Without getting into the ethics, I can tell you that many of my customers were simply in way over their heads. You could feel the desperation, even fear. Mostly, you could sense that they really believed they had no other options beyond failing out and losing whatever they’d invested in their education to that point.
TURNITIN: What advice do you have for teachers dealing with contract cheating?
TOMAR: Get to know your students. I know that’s not exactly a revelation, but anonymity is what allows:
- Desperate students to go unnoticed;
- Discrepancies in writing style to be overlooked; and
- Students to feel disconnected enough from you as an educator to deceive you without remorse.
If you build relationships with your students, you should be able to identify those that are in over their heads, and show them that they have other options.

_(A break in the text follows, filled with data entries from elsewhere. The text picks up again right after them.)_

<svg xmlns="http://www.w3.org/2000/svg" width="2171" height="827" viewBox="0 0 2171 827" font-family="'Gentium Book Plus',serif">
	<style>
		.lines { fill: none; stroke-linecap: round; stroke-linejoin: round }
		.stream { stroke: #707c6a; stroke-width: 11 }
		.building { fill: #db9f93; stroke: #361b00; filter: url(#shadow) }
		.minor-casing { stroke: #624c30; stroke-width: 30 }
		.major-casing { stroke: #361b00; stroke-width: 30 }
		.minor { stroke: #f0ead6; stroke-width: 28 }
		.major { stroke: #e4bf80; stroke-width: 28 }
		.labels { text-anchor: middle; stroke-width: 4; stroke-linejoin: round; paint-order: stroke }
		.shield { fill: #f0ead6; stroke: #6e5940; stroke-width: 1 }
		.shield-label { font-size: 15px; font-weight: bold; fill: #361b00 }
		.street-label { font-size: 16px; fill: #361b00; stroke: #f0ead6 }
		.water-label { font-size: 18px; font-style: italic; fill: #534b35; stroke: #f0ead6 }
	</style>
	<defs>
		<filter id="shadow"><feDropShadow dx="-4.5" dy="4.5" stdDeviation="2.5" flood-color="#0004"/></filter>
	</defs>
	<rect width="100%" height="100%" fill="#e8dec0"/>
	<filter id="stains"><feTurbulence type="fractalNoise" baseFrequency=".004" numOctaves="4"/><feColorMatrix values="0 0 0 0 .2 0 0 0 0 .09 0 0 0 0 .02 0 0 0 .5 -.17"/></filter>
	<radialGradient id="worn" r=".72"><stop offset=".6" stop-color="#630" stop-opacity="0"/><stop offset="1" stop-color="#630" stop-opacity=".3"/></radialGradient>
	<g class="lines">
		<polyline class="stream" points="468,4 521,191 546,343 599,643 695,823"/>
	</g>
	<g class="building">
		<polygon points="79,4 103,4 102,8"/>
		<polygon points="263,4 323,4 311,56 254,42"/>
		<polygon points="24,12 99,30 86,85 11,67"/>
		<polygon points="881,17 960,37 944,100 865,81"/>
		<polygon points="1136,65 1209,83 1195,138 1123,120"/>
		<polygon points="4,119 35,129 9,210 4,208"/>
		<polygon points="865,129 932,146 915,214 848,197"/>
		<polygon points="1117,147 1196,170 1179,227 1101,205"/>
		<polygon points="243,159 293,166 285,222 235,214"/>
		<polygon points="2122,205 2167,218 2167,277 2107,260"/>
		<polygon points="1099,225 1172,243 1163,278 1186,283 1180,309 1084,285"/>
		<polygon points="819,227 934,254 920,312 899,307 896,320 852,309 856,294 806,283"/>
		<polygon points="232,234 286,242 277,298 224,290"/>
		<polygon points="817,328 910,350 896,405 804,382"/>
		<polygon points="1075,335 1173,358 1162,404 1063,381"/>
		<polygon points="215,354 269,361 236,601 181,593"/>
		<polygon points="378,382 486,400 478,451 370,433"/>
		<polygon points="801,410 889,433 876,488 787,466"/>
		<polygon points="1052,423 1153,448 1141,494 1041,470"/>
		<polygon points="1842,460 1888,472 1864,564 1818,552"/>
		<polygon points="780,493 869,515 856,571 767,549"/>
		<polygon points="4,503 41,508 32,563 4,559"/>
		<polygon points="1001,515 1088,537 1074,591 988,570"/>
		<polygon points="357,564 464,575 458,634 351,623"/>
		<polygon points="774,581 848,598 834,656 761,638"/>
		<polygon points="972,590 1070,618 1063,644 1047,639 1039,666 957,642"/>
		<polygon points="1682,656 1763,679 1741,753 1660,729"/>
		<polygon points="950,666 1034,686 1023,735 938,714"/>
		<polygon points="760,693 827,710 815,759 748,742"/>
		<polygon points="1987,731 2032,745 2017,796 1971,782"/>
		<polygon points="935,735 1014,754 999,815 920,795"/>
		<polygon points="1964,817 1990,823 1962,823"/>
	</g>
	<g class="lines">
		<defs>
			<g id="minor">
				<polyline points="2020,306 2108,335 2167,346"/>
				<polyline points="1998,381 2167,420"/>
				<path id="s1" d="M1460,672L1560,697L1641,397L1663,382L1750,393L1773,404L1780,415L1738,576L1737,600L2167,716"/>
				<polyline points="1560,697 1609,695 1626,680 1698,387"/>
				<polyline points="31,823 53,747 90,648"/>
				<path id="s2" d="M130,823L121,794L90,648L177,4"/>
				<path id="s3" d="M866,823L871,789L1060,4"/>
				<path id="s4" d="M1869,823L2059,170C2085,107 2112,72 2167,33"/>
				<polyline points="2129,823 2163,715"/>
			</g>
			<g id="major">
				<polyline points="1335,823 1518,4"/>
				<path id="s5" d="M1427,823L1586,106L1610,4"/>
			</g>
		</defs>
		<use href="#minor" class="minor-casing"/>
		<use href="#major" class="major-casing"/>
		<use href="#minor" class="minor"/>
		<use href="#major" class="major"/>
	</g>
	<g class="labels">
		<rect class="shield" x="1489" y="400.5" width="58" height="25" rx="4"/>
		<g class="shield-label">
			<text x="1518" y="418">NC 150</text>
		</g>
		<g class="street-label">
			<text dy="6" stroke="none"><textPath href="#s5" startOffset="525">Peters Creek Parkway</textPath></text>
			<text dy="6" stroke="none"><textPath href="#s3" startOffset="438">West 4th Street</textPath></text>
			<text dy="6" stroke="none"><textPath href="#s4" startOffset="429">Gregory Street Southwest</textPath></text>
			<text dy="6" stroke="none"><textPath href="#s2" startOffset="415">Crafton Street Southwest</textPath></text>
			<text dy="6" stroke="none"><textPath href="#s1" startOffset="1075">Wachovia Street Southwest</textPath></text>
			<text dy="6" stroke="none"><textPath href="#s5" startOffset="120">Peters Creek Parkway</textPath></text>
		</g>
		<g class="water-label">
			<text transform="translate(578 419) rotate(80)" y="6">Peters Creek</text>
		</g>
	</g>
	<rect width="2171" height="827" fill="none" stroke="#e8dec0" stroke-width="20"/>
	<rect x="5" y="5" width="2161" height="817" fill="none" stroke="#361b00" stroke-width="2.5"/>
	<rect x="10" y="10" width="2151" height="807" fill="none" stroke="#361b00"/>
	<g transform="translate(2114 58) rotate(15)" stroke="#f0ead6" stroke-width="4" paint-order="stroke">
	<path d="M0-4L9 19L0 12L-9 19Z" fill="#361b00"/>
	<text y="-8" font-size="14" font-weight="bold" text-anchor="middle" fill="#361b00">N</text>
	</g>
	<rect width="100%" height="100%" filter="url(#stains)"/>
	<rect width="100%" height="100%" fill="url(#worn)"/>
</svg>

You can identify discrepancies between a student’s writing and other dimensions of their performance. You can create a strong personal relationship that makes it a lot harder for a student to look you in the eye and claim credit for somebody else’s work.

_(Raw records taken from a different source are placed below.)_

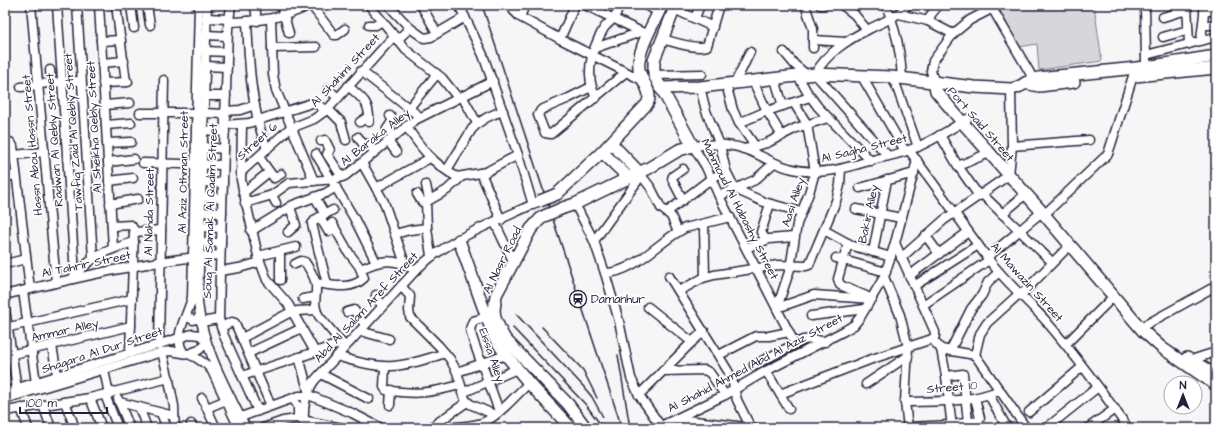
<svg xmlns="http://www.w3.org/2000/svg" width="1221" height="433" font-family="'Architects Daughter',sans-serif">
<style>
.green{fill:#d7d7db;stroke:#7c7c8b}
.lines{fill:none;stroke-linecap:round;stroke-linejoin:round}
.minor-casing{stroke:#22223b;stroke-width:11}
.major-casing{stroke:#22223b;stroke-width:14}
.minor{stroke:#fff;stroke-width:8}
.major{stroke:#fff;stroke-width:11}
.rail{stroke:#22223b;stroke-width:1.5}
.major-bridge-casing{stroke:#22223b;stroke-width:14;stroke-linecap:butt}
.major-bridge{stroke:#fff;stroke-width:11}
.labels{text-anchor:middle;stroke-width:3.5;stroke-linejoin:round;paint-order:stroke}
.street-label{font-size:12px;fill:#22223b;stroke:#fff}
.poi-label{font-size:12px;fill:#22223b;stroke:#fff;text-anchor:start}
</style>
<rect width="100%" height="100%" fill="#f6f6f7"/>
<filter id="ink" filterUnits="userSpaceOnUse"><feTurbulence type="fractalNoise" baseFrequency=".025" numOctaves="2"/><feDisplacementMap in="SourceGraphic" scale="8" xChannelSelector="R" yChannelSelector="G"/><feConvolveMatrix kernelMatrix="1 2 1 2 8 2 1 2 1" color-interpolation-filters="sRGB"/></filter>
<g filter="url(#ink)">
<path class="green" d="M1011,5H1094L1102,61L1039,70L1037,44L1019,47L1000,10Z"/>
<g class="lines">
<g class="minor-casing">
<g id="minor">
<path d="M31,5L56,283"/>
<path d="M57,5L75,274"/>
<path d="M77,5L93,258"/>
<path d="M99,5L113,248"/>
<path d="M116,5L126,82"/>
<path d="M131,5L134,28"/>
<path d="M147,5L150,25"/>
<path d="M207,5L198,303C203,348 226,388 246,428"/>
<path d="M231,5L228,29L220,271L219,319L224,336L258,411"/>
<path d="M255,5L257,21"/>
<path d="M281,5L289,33"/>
<path d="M311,5L334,35H337L345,29"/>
<path d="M369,5L406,50L442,78L458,98"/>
<path d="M388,5L410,28L424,38L431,37L465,17"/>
<path d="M421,5L437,33"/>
<path d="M459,5L483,55L518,155L533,205"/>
<path d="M510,5L513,10L520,17L560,39L642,80"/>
<path d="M585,5L648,35"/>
<path d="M645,5L659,12"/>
<path d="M805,5L813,29V48"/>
<path d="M820,5H823"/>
<path d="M842,5L854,14L867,30"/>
<path d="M886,5C896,29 901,52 902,78"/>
<path d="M1145,5L1146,61"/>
<path d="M1187,5L1189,44"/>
<path d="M992,8L1030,73L1033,85"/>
<path d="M674,9L713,27"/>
<path d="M1204,11H1216"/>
<path d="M899,14L928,21L953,34"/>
<path d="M520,17L525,5"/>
<path d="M1163,17L1187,10"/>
<path d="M206,18L229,19"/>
<path d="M695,18L700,5"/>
<path d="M271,19L273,75L276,90L314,181"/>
<path d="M247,21C249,64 251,109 267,149"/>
<path d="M928,21L932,13L939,5"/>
<path d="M228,22C257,21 284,19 310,5"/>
<path d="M369,25H376L382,21"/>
<path d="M1203,25H1216"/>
<path d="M206,35L227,36"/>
<path d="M1163,37L1188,30"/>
<path d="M560,39L575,5"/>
<path d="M662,39C674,42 696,50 707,46L719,5"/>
<path d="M397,40L410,28"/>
<path d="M814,40L846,42"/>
<path d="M1201,40L1205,5"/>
<path d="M101,41L121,40"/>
<path d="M272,48L316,47"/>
<path d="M595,48L641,32"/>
<path d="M205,51L227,52"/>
<path d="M784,52L795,65L807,75"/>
<path d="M1146,55L1216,37"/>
<path d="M102,63L124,61"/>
<path d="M205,66L227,67"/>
<path d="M50,70L51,83"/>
<path d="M361,71L420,117"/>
<path d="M654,75L702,74"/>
<path d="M861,75L905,151"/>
<path d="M798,76L807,92L818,107L871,161"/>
<path d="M891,77L896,85L918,147"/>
<path d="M775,79L783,106"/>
<path d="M753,81L767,111L782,136"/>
<path d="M934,81L931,71L933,61L953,34L970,20L999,5"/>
<path d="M103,83L128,82"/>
<path d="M735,83L750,52"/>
<path d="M38,84L76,81"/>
<path d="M726,84L733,110L739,123L755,146"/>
<path d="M348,86C363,99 370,102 369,122"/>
<path d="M21,87L38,85"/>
<path d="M591,87L569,98L541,110L538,115L545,133L551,134L626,72"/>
<path d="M700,87L706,111L720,145L726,171L735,189L764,202L801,212"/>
<path d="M328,89L338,98"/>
<path d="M204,96H226"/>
<path d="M462,96L477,123"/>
<path d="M596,98C584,74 591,50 604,28C607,24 610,22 613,19C616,15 618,10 620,5"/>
<path d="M105,105L130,103"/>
<path d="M409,108L437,74"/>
<path d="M328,109L341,122L346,140"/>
<path d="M225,111L240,110L255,105"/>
<path d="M140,113H196"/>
<path d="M203,113L225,114"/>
<path d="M390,116L393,120L387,129L394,136"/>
<path d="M360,122L369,116"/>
<path d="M739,123L767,111L810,97"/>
<path d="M106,125L131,123"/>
<path d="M225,125L249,123L312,103L317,104L326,111"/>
<path d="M242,125L241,180L258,256L267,280L288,304L315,352"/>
<path d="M406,126C421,148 433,164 457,177L486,172L518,155"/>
<path d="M203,130L225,132"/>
<path d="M940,135L958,166L979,196"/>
<path d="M358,137L363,144H368L375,152"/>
<path d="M321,141L325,140L330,150L327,154L342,177"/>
<path d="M388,141L396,152"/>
<path d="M5,142H10L13,146L30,289"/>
<path d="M107,143L131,142"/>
<path d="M1012,146L1089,140"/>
<path d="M202,147L224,149"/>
<path d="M744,149L767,143L796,128L828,118"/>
<path d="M909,150L989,260C1006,282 1027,300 1046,321C1075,355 1102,391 1128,428"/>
<path d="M316,154L354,218L376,262"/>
<path d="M14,155L44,152"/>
<path d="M888,156L815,74C827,53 847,40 869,29C883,22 897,17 908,5"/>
<path d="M259,157L274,178L281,174"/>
<path d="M108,162L134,159"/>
<path d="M143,163L223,165"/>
<path d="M362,163L384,202L405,264"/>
<path d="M958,166L989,153"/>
<path d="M447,170L472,129C481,119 491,115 503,111"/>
<path d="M240,173L289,129L314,119L328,109L394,36"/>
<path d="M481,173L501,220"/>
<path d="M641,175L651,188L661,208L671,216L678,232"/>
<path d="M5,177L16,175"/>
<path d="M109,181L133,178"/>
<path d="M201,182L223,183"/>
<path d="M426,185L429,200"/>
<path d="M376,188L430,158"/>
<path d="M860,188L914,173"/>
<path d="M243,193L269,172"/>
<path d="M417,194L422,202H426L447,190L461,177"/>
<path d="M982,194L1052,262"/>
<path d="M272,195L276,203"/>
<path d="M719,196L755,180L774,163"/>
<path d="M201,197L222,198"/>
<path d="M315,197L325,215"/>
<path d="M683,200L672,179L673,176L683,169"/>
<path d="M426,202L427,228L431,256"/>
<path d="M245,203L272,195L289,183L335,179L345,176L415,120L493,81"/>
<path d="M110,204L138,199"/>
<path d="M575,204L594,241L605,273L619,321L631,378L639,395L662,428"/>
<path d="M856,209L901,218"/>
<path d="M1048,211L1108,154L1133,76"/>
<path d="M201,212L222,213"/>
<path d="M667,212L712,178L726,171"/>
<path d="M1002,214L1026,194"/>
<path d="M320,217L328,231H330L335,229"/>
<path d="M495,223L514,263"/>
<path d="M704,224L705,277"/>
<path d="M112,226L131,225L134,230L130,353"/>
<path d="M200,227L221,228"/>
<path d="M824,230L853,246L891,257"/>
<path d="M251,231L293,205L326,193L336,187"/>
<path d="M134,232L161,230"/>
<path d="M288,232L296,225L290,207"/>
<path d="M395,234L410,230L427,228"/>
<path d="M926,236L939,254"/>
<path d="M766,240L761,232L770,204"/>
<path d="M594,241L644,172"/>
<path d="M200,242L221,243"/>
<path d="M848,243L838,279L840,285L866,296"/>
<path d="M746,248L769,239L794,237"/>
<path d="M280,251V280"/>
<path d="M873,252L887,180"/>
<path d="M258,256L296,247"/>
<path d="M987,257C1006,243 1023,227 1042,212"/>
<path d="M836,258L886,272"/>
<path d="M901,258L944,220L1009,175L1012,146L1011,89"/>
<path d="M5,264L26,259"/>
<path d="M295,264L301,261L305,262C309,269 315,276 316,285C317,296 312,305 319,316L345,347"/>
<path d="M361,269C382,259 394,258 416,270"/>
<path d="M220,271L239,268L260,262"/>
<path d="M605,273C632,273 656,245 678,232L685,228L730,217"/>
<path d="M74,276C95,254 105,251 134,242"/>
<path d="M669,276L728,371L732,379L737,400L751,428"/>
<path d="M909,276L968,232"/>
<path d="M884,277L900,315L908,347L905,402L908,428"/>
<path d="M316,283C331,285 351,291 364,278L359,266L349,253L332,223"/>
<path d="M327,284L312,224L316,219L333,210"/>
<path d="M401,286L410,296L409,310L410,317L439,346L450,359L457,372L465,399L470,404L495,415"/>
<path d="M914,286L978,245"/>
<path d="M23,291L36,383"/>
<path d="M679,291L703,278L714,275L778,265L806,266L809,265L836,201L840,185L841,169"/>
<path d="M5,295C76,278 147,260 220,255"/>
<path d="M376,295L382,306"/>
<path d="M1021,295L1070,245"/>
<path d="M303,299L315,297"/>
<path d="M923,305L989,260"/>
<path d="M648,307L692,342"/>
<path d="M777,308L790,269L797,224L809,193L815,172L807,124L794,103"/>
<path d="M777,308L814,295L872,299"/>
<path d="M5,309L17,389"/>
<path d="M347,312L354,310L365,325"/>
<path d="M186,316L193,320L200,318"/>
<path d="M811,316L865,309"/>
<path d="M486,317L473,321L470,329L473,340L499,411"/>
<path d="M201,322L219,319"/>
<path d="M1147,324L1216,286"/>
<path d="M221,327L232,322L235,323L271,406"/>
<path d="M5,328L132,299"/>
<path d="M360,331L389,339"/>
<path d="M242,338L287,314L297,311L316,310"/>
<path d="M932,339L941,349L975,355"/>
<path d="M795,344L719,196L706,167L693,146C710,144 728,143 744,149C760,154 773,164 789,168C821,177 845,168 876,159C889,156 904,153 917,147C934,140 951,129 967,119"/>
<path d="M1066,344L1113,297"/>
<path d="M159,345L164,80"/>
<path d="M52,346L58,380"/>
<path d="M941,349L946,376L952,428"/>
<path d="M950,351L971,309L982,295L988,282L999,272"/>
<path d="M162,352C167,370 171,388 174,406C175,414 173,420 176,428"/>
<path d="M183,352C172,335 189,314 192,297L199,5"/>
<path d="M249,353L302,328"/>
<path d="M188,354L199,350L206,343"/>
<path d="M719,355L756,336H769L789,332"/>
<path d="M975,355L1026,428"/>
<path d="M975,355L980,334L987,323L1020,293"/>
<path d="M5,356L131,326"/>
<path d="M337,356C383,371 399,369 445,353"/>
<path d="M299,357L308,390"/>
<path d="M1191,360L1216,352"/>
<path d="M754,365L803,340L814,339L825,342"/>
<path d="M385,367L384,387L386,390C416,395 430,393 460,385"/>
<path d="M104,370L109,394"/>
<path d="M663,371L705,370L710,373L725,395"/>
<path d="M766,371L789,409"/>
<path d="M457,372L506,355"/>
<path d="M321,374L369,399"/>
<path d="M242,376L342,343"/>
<path d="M946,376L963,374L968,422"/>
<path d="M866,384L908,356"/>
<path d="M5,392L192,334L200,335L205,340"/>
<path d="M462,393L517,369"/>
<path d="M780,394L869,360L932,339L935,336V332L895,243"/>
<path d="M105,395L118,428"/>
<path d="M639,395L692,342L704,331"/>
<path d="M989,395L1006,426"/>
<path d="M90,398L102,428"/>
<path d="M202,398L216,428"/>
<path d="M5,399L162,352L171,351L188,354L195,357L207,365L212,371L239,428"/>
<path d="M118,399L130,428"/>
<path d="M293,399L298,406V419"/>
<path d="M65,402L75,428"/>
<path d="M119,402L174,416"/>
<path d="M905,402C936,401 970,403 1000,390"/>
<path d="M43,405L51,428"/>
<path d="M390,405L391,390"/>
<path d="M139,407L147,428"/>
<path d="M21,408L28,428"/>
<path d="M207,408L231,398"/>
<path d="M5,411L90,398L169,378"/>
<path d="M1029,412L1082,367"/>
<path d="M161,413L167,428"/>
<path d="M241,417L299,396H311L352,413L381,428"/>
<path d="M678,419L754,428"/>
<path d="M304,420C303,405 306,394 314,381L416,270C449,238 498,221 540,201"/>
<path d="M191,424L193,428"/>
<path d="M661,426L725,395L766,371L844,331L854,325L861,316L884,277L895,243L917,160"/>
<path d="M1049,426L1098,387"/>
<path d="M908,427L952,425L978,421L980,418L975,398"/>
<path d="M263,428L283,421L297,419L342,428"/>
<path d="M430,428L467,402"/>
<path d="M439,428C452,427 470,427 482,423C498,417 516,395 529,383"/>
<path d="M1088,428L1115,409"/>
</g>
</g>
<g class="major-casing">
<g id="major">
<path d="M1135,76L1216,68"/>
<path d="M934,81L936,91L962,122L1042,212L1143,331L1162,348L1216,385"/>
<path d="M1025,83L1039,86L1074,82"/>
<path d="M660,88L700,87L815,74L891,77L974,87L1011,89C1021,88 1028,80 1038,78L1146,67L1216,56"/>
<path d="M611,143L640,173"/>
<path d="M602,152L629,178"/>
<path d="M557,194L602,152L647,104C654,92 641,82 639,69C636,52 655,21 662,5"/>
<path d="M563,208L575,204L649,168L679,150L693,146L654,75V60L676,5"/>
<path d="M542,217L531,229L496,295L494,310L495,318L501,332L505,339L568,404L586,428"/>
<path d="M459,240L494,337L506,355L529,383L571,428"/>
<path d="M1187,358L1216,375"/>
</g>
</g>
<use href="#minor" class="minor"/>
<use href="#major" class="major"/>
<g class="rail">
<path d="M482,5L622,428"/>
<path d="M516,314L583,386L592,397L603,417"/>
<path d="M542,327L583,370L597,398"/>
<path d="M513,328L586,405L603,428"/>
<path d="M618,355L630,428"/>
</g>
<g class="major-bridge-casing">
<g id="major-bridge">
<path d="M540,201L557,194"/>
<path d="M542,217L563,208"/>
</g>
</g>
<use href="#major-bridge" class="major-bridge"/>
</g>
</g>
<defs>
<g id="station-ring" transform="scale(0.9)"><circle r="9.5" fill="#fff" stroke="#22223b" stroke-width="1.5"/><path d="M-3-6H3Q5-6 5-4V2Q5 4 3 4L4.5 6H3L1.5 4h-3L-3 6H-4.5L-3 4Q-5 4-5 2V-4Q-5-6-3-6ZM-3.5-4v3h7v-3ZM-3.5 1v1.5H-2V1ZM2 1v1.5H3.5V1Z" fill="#22223b"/></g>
</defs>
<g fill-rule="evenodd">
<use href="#station-ring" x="578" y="299"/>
</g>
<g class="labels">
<g class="street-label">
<text transform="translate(345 70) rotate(-47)" y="4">Al Shahimi Street</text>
<text transform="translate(981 124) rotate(49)" y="4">Port Said Street</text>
<text transform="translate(94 127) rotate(-93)" y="4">Al Sheikha Qebly Street</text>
<text transform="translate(73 132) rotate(-94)" y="4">Tawfiq Zaid Al Qebly Street</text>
<text transform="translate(375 137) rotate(-38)" y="4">Al Baraka Alley</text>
<text transform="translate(54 140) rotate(-94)" y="4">Radwan Al Qebly Street</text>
<text transform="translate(257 141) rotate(-42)" y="4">Street 6</text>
<text transform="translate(32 145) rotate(-95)" y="4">Hassn Abou Hassn Street</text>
<text transform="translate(864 148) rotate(-14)" y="4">Al Sagha Street</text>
<text transform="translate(183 172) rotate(-89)" y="4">Al Aziz Othman Street</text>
<text transform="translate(793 202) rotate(-72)" y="4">Aasi Alley</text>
<text transform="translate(740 209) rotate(63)" y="4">Mahmoud Al Habashy Street</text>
<text transform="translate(210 211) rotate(-88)" y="4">Souq Al Samak Al Qadim Street</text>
<text transform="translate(149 212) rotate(-89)" y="4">Al Nahda Street</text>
<text transform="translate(868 214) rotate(-78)" y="4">Bakir Alley</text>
<text transform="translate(502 260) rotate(-64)" y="4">Al Nasr Road</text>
<text transform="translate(86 264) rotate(-12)" y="4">Al Tahrir Street</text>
<text transform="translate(1027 282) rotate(48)" y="4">Al Mawazin Street</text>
<text transform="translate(366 307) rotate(-47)" y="4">Abd Al Salam Aref Street</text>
<text transform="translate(65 330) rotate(-13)" y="4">Ammar Alley</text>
<text transform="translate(102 350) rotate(-18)" y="4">Shagara Al Dur Street</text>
<text transform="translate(492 355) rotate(71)" y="4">Eissa Alley</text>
<text transform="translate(755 363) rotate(-28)" y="4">Al Shahid Ahmed Abd Al Aziz Street</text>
<text transform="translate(952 387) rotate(-5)" y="4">Street 10</text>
</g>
<g class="poi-label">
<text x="591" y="303">Damanhur</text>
</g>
</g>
<rect width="1221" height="433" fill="none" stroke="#fff" stroke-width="20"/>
<rect x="10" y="10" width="1201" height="413" fill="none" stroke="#22223b" stroke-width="1.5" filter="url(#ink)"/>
<g transform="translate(1183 395)"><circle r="19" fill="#ffffff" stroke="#a7a7b1"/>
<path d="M0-3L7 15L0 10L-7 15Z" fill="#22223b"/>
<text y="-6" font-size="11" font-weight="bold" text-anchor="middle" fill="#22223b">N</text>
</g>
<path d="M20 407v6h87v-6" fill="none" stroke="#22223b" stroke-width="2"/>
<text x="26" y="407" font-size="12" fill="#22223b" stroke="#ffffff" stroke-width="3" paint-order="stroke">100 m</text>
</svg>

TURNITIN: What do you think the practice of contract cheating says about the culture of higher education institutions and the value of an education?
TOMAR: Cash Rules Everything Around Me. That was my attitude in college, and it was the attitude that allowed me to work as a contract cheater for a decade.
When I graduated from college and started to repay my loans, I was left with a sense that I’d been hoodwinked; that this big, expensive piece of paper was not necessarily worth what I’d spent; that I was just one more schmo in a big sea of undergraduate degree holders with a lot of debt and entry-level career prospects.
I could also see the stratification of our higher education system more clearly than ever. Higher education costs a fortune, and the more you have to spend, the better your prospects. Once you’ve piled up the expenses of tuition, housing, books, and logo-bearing merchandise, what’s a few hundred, or even a few thousand dollars more for papers from an essay mill?
Contract cheating is a symptom of a pay-to-play system, a higher education landscape so bloated with overpriced degree programs and student debts that paying for papers is just another pragmatic educational expense.
We want to thank Dave Tomar for being so forthcoming about his work as an essay mill writer. We also thank him for using his past knowledge to enforce academic integrity today.